Promising Results From Clinical Trials Fail To Convince Westminster
While science has proven the health benefits of psilocybin, the active ingredient in magic mushrooms, further scientific research is required to create possible treatments. Too expensive for scientists to obtain or fund themselves, the development of new potential treatments has been halted.
The UK’s presiding negative attitude and overriding rules and regulations see psilocybin-based treatments are not feasible or legal, nor would they be a drug actually affordable for the public masses who aren’t able to make use of private medical offerings and facilities due to financial difficulties.
Psilocybin and its potential treatments remain in limbo, with its position in the experimental stage not allowing this psychedelic drug to see its full potential.
Even with Miraculous Healing Potential, Psilocybin Remains On The Fringes Of Psychiatry
Groundbreaking new findings were reported by online news, which stated, “The latest clinical trial found that a single dose of the active ingredient in magic mushrooms, combined with psychotherapy, helped alleviate depression in nearly a third of patients with severe depression.”
In the same light, psychedelic drugs, including psilocybin, were actually found to effectively treat other mental conditions, including severe depression, anxiety, PTSD, addiction, and anorexia. Even with medical marvels found within psychedelics, licensing rules and a lack of public funding still overshadow this ingredient’s healing potential and further development.
News sources report, “Research into such drugs involves obtaining a Home Office license. It takes months to find an importer to bring in psilocybin for a trial and costs tens of thousands of pounds to get the medicine from America.”
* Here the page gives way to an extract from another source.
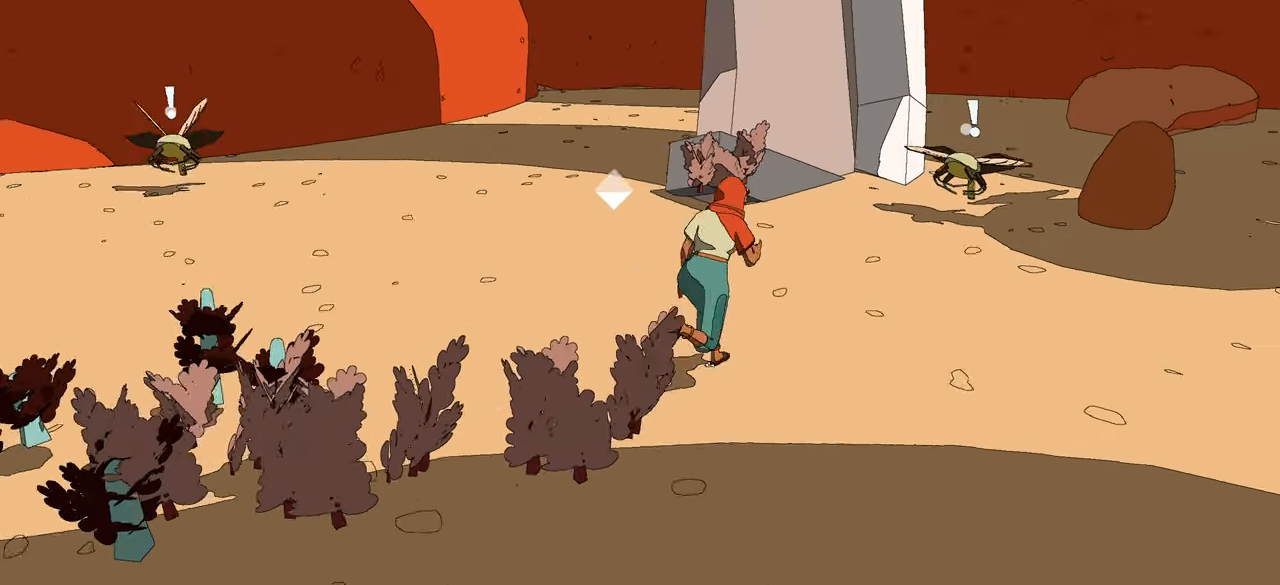
{"buttons": ["B"], "left_stick": "up-right", "right_stick": "center", "events": [[100, "right_stick", "center"]]}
For these reasons, investment into this new medical drug has not been garnered, especially with the legal stranglehold surrounding this drug. Nevertheless, it is hoped that changing opinions and scientific evidence will remove these obstacles, bring about needed funding and bring forth the “psychedelic renaissance” in the UK and the world.
Failing to do this, along with the continuing pay-to-play model—which sees the rich visiting clients and having access to expensive medical treatments—will see the UK not only heading for the title of ‘Smallest Psychedelic Market In The World’ but heading straight for a disaster. It’s time the country removes pay barriers and moves this field forward.